Problem to work on :: The records, repeated exactly and in full, are the expected answer.

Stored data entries
┌──

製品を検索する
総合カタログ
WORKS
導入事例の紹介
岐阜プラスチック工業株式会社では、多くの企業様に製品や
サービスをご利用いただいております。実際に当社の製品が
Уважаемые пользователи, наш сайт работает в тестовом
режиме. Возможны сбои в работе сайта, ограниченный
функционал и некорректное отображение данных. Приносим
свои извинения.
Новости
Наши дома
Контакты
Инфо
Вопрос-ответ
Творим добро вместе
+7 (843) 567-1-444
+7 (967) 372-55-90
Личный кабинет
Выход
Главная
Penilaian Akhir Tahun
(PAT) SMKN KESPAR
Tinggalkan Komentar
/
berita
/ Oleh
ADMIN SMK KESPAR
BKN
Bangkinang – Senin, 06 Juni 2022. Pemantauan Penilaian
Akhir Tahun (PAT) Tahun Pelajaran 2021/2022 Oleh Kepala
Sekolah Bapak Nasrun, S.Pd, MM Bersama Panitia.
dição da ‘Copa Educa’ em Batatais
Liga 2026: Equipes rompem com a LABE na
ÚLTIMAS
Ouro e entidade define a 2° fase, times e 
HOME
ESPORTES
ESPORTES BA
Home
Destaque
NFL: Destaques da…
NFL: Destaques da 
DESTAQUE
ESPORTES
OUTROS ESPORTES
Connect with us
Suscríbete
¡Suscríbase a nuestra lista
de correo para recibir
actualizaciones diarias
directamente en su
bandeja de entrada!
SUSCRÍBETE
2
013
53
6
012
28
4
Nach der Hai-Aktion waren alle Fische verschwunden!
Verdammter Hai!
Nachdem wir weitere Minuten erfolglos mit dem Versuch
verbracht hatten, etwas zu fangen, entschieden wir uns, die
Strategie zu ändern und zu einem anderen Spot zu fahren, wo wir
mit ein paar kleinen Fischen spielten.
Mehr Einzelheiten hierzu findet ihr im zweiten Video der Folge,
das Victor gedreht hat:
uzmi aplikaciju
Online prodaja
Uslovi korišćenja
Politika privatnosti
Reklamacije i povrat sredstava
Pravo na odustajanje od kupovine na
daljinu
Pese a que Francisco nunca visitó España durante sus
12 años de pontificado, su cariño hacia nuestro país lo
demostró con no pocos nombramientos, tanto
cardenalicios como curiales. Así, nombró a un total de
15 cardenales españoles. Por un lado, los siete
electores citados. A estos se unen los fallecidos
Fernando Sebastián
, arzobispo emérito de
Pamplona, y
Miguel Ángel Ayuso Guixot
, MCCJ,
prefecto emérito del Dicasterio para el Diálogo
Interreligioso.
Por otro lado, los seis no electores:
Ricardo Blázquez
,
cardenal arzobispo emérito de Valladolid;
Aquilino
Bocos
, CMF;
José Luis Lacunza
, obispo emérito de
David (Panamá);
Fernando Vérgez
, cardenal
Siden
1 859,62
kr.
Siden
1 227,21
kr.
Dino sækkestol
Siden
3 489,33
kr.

└──

Task output ::
製品を検索する
総合カタログ
WORKS
導入事例の紹介
岐阜プラスチック工業株式会社では、多くの企業様に製品や
サービスをご利用いただいております。実際に当社の製品が
Уважаемые пользователи, наш сайт работает в тестовом
режиме. Возможны сбои в работе сайта, ограниченный
функционал и некорректное отображение данных. Приносим
свои извинения.
Новости
Наши дома
Контакты
Инфо
Вопрос-ответ
Творим добро вместе
+7 (843) 567-1-444
+7 (967) 372-55-90
Личный кабинет
Выход
Главная
Penilaian Akhir Tahun
(PAT) SMKN KESPAR
Tinggalkan Komentar
/
berita
/ Oleh
ADMIN SMK KESPAR
BKN
Bangkinang – Senin, 06 Juni 2022. Pemantauan Penilaian
Akhir Tahun (PAT) Tahun Pelajaran 2021/2022 Oleh Kepala
Sekolah Bapak Nasrun, S.Pd, MM Bersama Panitia.
dição da ‘Copa Educa’ em Batatais
Liga 2026: Equipes rompem com a LABE na
ÚLTIMAS
Ouro e entidade define a 2° fase, times e 
HOME
ESPORTES
ESPORTES BA
Home
Destaque
NFL: Destaques da…
NFL: Destaques da 
DESTAQUE
ESPORTES
OUTROS ESPORTES
Connect with us
Suscríbete
¡Suscríbase a nuestra lista
de correo para recibir
actualizaciones diarias
directamente en su
bandeja de entrada!
SUSCRÍBETE
2
013
53
6
012
28
4
Nach der Hai-Aktion waren alle Fische verschwunden!
Verdammter Hai!
Nachdem wir weitere Minuten erfolglos mit dem Versuch
verbracht hatten, etwas zu fangen, entschieden wir uns, die
Strategie zu ändern und zu einem anderen Spot zu fahren, wo wir
mit ein paar kleinen Fischen spielten.
Mehr Einzelheiten hierzu findet ihr im zweiten Video der Folge,
das Victor gedreht hat:
uzmi aplikaciju
Online prodaja
Uslovi korišćenja
Politika privatnosti
Reklamacije i povrat sredstava
Pravo na odustajanje od kupovine na
daljinu
Pese a que Francisco nunca visitó España durante sus
12 años de pontificado, su cariño hacia nuestro país lo
demostró con no pocos nombramientos, tanto
cardenalicios como curiales. Así, nombró a un total de
15 cardenales españoles. Por un lado, los siete
electores citados. A estos se unen los fallecidos
Fernando Sebastián
, arzobispo emérito de
Pamplona, y
Miguel Ángel Ayuso Guixot
, MCCJ,
prefecto emérito del Dicasterio para el Diálogo
Interreligioso.
Por otro lado, los seis no electores:
Ricardo Blázquez
,
cardenal arzobispo emérito de Valladolid;
Aquilino
Bocos
, CMF;
José Luis Lacunza
, obispo emérito de
David (Panamá);
Fernando Vérgez
, cardenal
Siden
1 859,62
kr.
Siden
1 227,21
kr.
Dino sækkestol
Siden
3 489,33
kr.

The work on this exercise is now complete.